Transcribed page contents
•••••

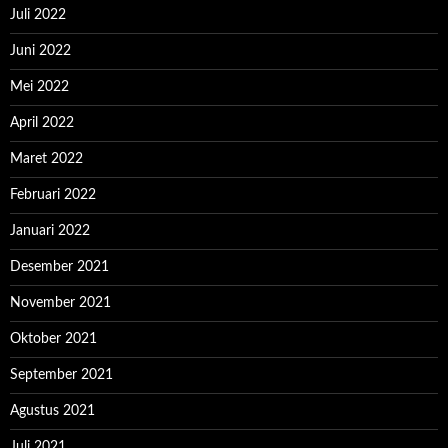
Juli 2022
Juni 2022
Mei 2022
April 2022
Maret 2022
Februari 2022
Januari 2022
Desember 2021
November 2021
Oktober 2021
September 2021
Agustus 2021
Juli 2021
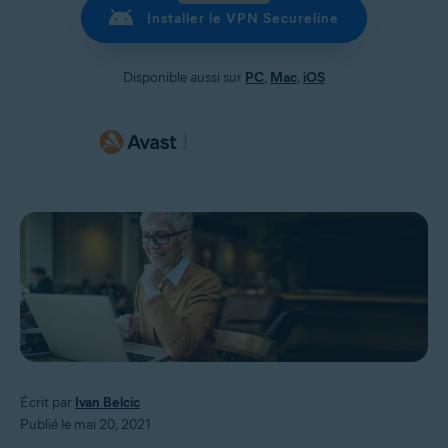
Installer le VPN Secureline
Disponible aussi sur
PC
,
Mac
,
iOS
Écrit par
Ivan Belcic
Publié le mai 20, 2021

•••••

YOUR TASK :: Each entry above must be restated word for word; the pictures stay out of the copy.

RESPONSE BOX ::
Juli 2022
Juni 2022
Mei 2022
April 2022
Maret 2022
Februari 2022
Januari 2022
Desember 2021
November 2021
Oktober 2021
September 2021
Agustus 2021
Juli 2021
Installer le VPN Secureline
Disponible aussi sur
PC
,
Mac
,
iOS
Écrit par
Ivan Belcic
Publié le mai 20, 2021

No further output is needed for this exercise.